What this task involves
Print, unchanged, the lines in the entries below that start with the line containing "In diesem Beitrag haben wir verschiedene" and end with the line containing "zur Untersuchung der Hupe selbst – diese", including both of those lines.

● ● ●

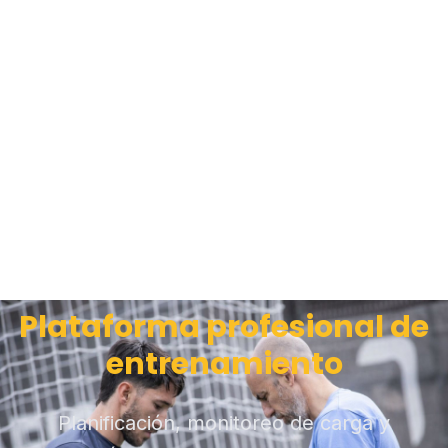
Plataforma profesional de
entrenamiento
Planificación, monitoreo de carga y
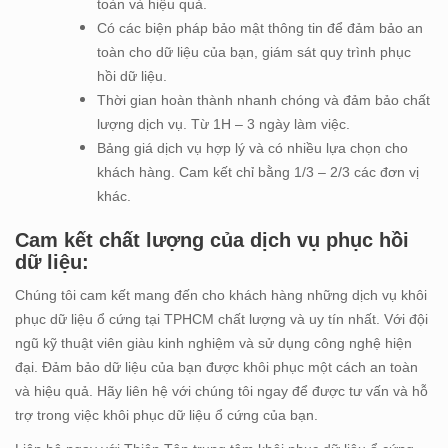
toàn và hiệu quả.
Có các biện pháp bảo mật thông tin để đảm bảo an
toàn cho dữ liệu của bạn, giám sát quy trình phục
hồi dữ liệu.
Thời gian hoàn thành nhanh chóng và đảm bảo chất
lượng dịch vụ. Từ 1H – 3 ngày làm việc.
Bảng giá dịch vụ hợp lý và có nhiều lựa chọn cho
khách hàng. Cam kết chỉ bằng 1/3 – 2/3 các đơn vị
khác.
Cam kết chất lượng của dịch vụ phục hồi
dữ liệu:
Chúng tôi cam kết mang đến cho khách hàng những dịch vụ khôi
phục dữ liệu ổ cứng tại TPHCM chất lượng và uy tín nhất. Với đội
ngũ kỹ thuật viên giàu kinh nghiệm và sử dụng công nghệ hiện
đại. Đảm bảo dữ liệu của bạn được khôi phục một cách an toàn
và hiệu quả. Hãy liên hệ với chúng tôi ngay để được tư vấn và hỗ
trợ trong việc khôi phục dữ liệu ổ cứng của bạn.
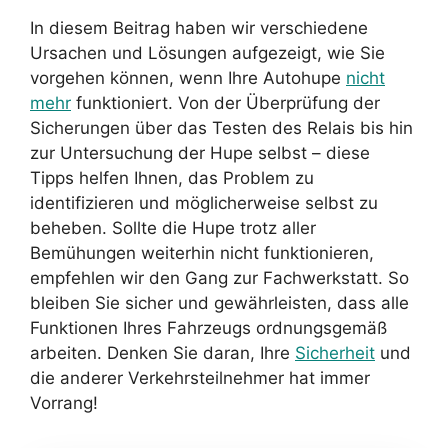
In diesem Beitrag haben wir verschiedene
Ursachen und Lösungen aufgezeigt, wie Sie
vorgehen können, wenn Ihre Autohupe
nicht
mehr
funktioniert. Von der Überprüfung der
Sicherungen über das Testen des Relais bis hin
zur Untersuchung der Hupe selbst – diese
Tipps helfen Ihnen, das Problem zu
identifizieren und möglicherweise selbst zu
beheben. Sollte die Hupe trotz aller
Bemühungen weiterhin nicht funktionieren,
empfehlen wir den Gang zur Fachwerkstatt. So
bleiben Sie sicher und gewährleisten, dass alle
Funktionen Ihres Fahrzeugs ordnungsgemäß
arbeiten. Denken Sie daran, Ihre
Sicherheit
und
die anderer Verkehrsteilnehmer hat immer
Vorrang!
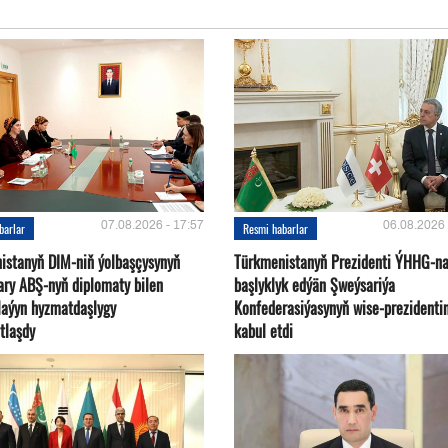
07.08.2026 - 17:57
06.08.2026 
barlar
Resmi habarlar
istanyň DIM-niň ýolbaşçysynyň
Türkmenistanyň Prezidenti ÝHHG-n
ary ABŞ-nyň diplomaty bilen
başlyklyk edýän Şweýsariýa
plaýyn hyzmatdaşlygy
Konfederasiýasynyň wise-prezidentin
tlaşdy
kabul etdi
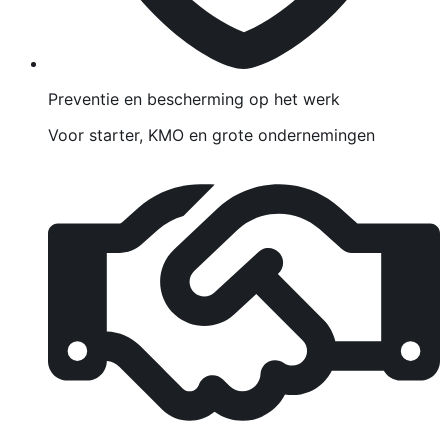
Preventie en bescherming op het werk
Voor starter, KMO en grote ondernemingen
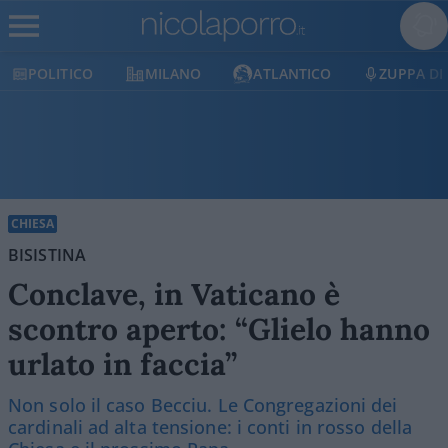
POLITICO
MILANO
ATLANTICO
ZUPPA DI
CHIESA
BISISTINA
Conclave, in Vaticano è
scontro aperto: “Glielo hanno
urlato in faccia”
Non solo il caso Becciu. Le Congregazioni dei
cardinali ad alta tensione: i conti in rosso della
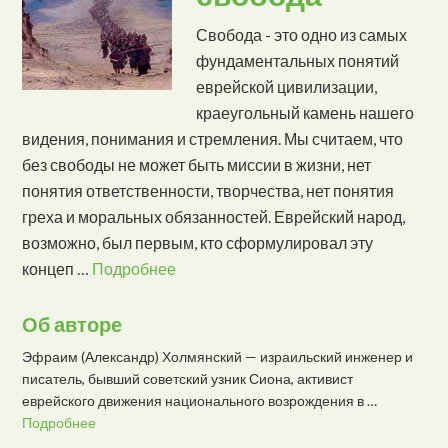
Свобода - это одно из самых
фундаментальных понятий
еврейской цивилизации,
краеугольный камень нашего
видения, понимания и стремления. Мы считаем, что
без свободы не может быть миссии в жизни, нет
понятия ответственности, творчества, нет понятия
греха и моральных обязанностей. Еврейский народ,
возможно, был первым, кто сформулировал эту
концеп …
Подробнее
Об авторе
Эфраим (Александр) Холмянский — израильский инженер и
писатель, бывший советский узник Сиона, активист
еврейского движения национального возрождения в …
Подробнее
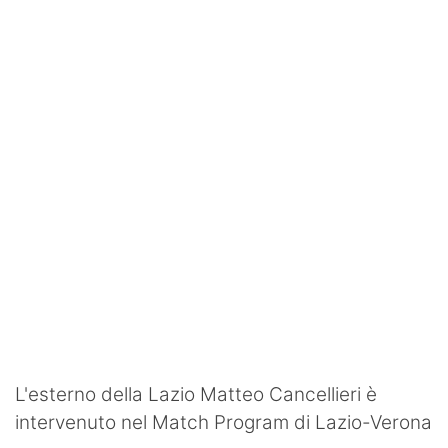
SHOP LAZIO
Contatti
L'esterno della Lazio Matteo Cancellieri è
intervenuto nel Match Program di Lazio-Verona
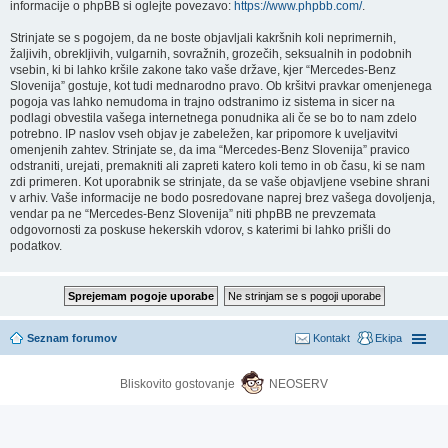
informacije o phpBB si oglejte povezavo:
https://www.phpbb.com/
.
Strinjate se s pogojem, da ne boste objavljali kakršnih koli neprimernih,
žaljivih, obrekljivih, vulgarnih, sovražnih, grozečih, seksualnih in podobnih
vsebin, ki bi lahko kršile zakone tako vaše države, kjer “Mercedes-Benz
Slovenija” gostuje, kot tudi mednarodno pravo. Ob kršitvi pravkar omenjenega
pogoja vas lahko nemudoma in trajno odstranimo iz sistema in sicer na
podlagi obvestila vašega internetnega ponudnika ali če se bo to nam zdelo
potrebno. IP naslov vseh objav je zabeležen, kar pripomore k uveljavitvi
omenjenih zahtev. Strinjate se, da ima “Mercedes-Benz Slovenija” pravico
odstraniti, urejati, premakniti ali zapreti katero koli temo in ob času, ki se nam
zdi primeren. Kot uporabnik se strinjate, da se vaše objavljene vsebine shrani
v arhiv. Vaše informacije ne bodo posredovane naprej brez vašega dovoljenja,
vendar pa ne “Mercedes-Benz Slovenija” niti phpBB ne prevzemata
odgovornosti za poskuse hekerskih vdorov, s katerimi bi lahko prišli do
podatkov.
Seznam forumov
Kontakt
Ekipa
Bliskovito gostovanje
NEOSERV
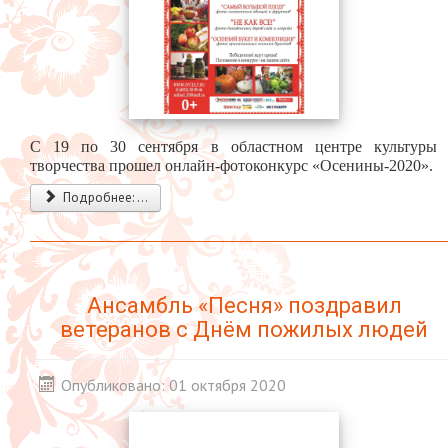
С 19 по 30 сентября в областном центре культуры
творчества прошел онлайн-фотоконкурс «Осенины-2020».
Подробнее: ...
Ансамбль «Песня» поздравил
ветеранов с Днём пожилых людей
Опубликовано: 01 октября 2020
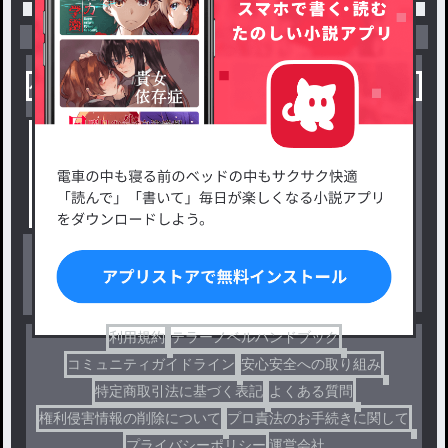
小説を探す
ジャンルから探す
新着小説一覧
恋愛・ロマンス
タグ一覧
ロマンスファンタジー
小説コンテスト応募・公募
ファンタジー・異世界・SF
出版・メディアミックス作品
ホラー・ミステリー
BL
ドラマ
コメディ
利用規約
テラーノベルハンドブック
コミュニティガイドライン
安心安全への取り組み
特定商取引法に基づく表記
よくある質問
権利侵害情報の削除について
プロ責法のお手続きに関して
プライバシーポリシー
運営会社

● ● ●

Response
In diesem Beitrag haben wir verschiedene
Ursachen und Lösungen aufgezeigt, wie Sie
vorgehen können, wenn Ihre Autohupe
nicht
mehr
funktioniert. Von der Überprüfung der
Sicherungen über das Testen des Relais bis hin
zur Untersuchung der Hupe selbst – diese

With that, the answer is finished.